La SCI Domoc a sollicité l’indemnisation du préjudice subi du fait du non-paiement des loyers et charges par la société Distri Hamre, qui constitue son dommage, et dont la réalisation a été rendue possible, selon ce qu’elle a soutenu dans le cadre de la précédente instance, par la faute de M. [R] et, selon ce qu’elle soutient dans le cadre de la présente action, de la société Finexsi.
Conformément aux dispositions de l’article 2224 du code civil, le point de départ du délai de prescription de la présente action a couru à compter de la date de la connaissance par la SCI Domoc de l’intégralité de son préjudice, soit le 31 décembre 2017.
L’appelante soutient que la prescription n’a pu courir à l’égard de sa créance du fait de l’ignorance légitime dans laquelle elle a été de l’identité réelle de son débiteur ce jusqu’au prononcé de l’arrêt susvisé.
Cependant, tel que souligné par le juge de la mise en état, le jugement du tribunal judiciaire de Paris en date du 7 janvier 2021 a rappelé que le mandat litigieux avait été conclu entre l’Autorité de la concurrence et la société Finexsi, représentée par M. [R], et que ce dernier avait donc la qualité de tiers au contrat.
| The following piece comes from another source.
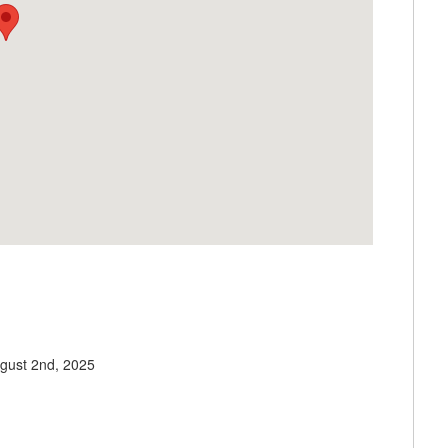
gust 2nd, 2025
Ainsi, à compter de cette date, la SCI Domoc ne pouvait plus ignorer ce fait juridique et était donc en mesure d’intenter une action à l’encontre de la société Finexsi de sorte que le moyen tiré du report du point de débat du délai de prescription à la date du prononcé de l’arrêt, comme constituant la révélation indispensable à l’exercice de l’action contre la société Finexsi, est inopérant.
Est tout aussi inopérant le moyen selon lequel le rejet définitif de l’action engagée à l’encontre de M. [R] était la condition préalable à la reconnaissance de son droit d’agir contre la société Finexsi, en ce que cette action n’a produit effet qu’à l’encontre des parties à l’instance et n’a pu avoir d’effet interruptif sur l’action distincte engagée contre la société Finexsi.
L’action introduite contre M. [R] ne saurait davantage constituer une cause d’interruption de la prescription en ce que les causes visées à l’article 2234 du code civil ont un caractère limitatif et que la SCI Domoc ne démontre pas en quoi l’empêchement résultant de l’ignorance de ses droits à l’encontre de la société Finexsi résultait d’un cas de force majeure, de la loi ou du contrat.
Dès lors, c’est à bon droit que le juge de la mise en état a retenu que l’action introduite contre la société Finexsi le 6 mai 2024 était prescrite, sans qu’il ne soit nécessaire de répondre aux moyens tirés de la faute éventuelle de la société Finexsi, à supposer cette faute établie, cette circonstance n’étant pas de nature à différer le point de départ du délai de prescription fixé à bon droit par le juge de la mise en état à la date du 31 décembre 2017, date de la détermination du montant du préjudice subi, de sorte que ce moyen est inopérant.
L’ordonnance du juge de la mise en état sera donc confirmé en ce qu’elle a déclaré la SCI Domoc irrecevable en ses demandes à l’égard de la société Finexsi ' Expert & Conseil financier.
30. Sur les frais du procès
L’ordonnance sera confirmé en ses dispositions relatives aux frais irrépétibles et aux dépens.
Succombant en ses prétentions, la SCI Domoc sera condamnée à payer à la société Finexsi ' Expert & Conseil financier la somme de 10.000 euros au titre de l’article 700 du code de procédure civile.
PAR CES MOTIFS
La cour,
Confirme l’ordonnance rendue parle juge de la mise en état du tribunal judiciaire de Paris en date du 30 avril 2025 en toutes ses dispositions';
Y ajoutant,
Condamne la SCI Domoc à payer à la société Finexsi ' Expert & Conseil financier la somme de 10.000 euros au titre de l’article 700 du code de procédure civile';
Condamne la SCI Domoc à supporter la charge des dépens d’appel.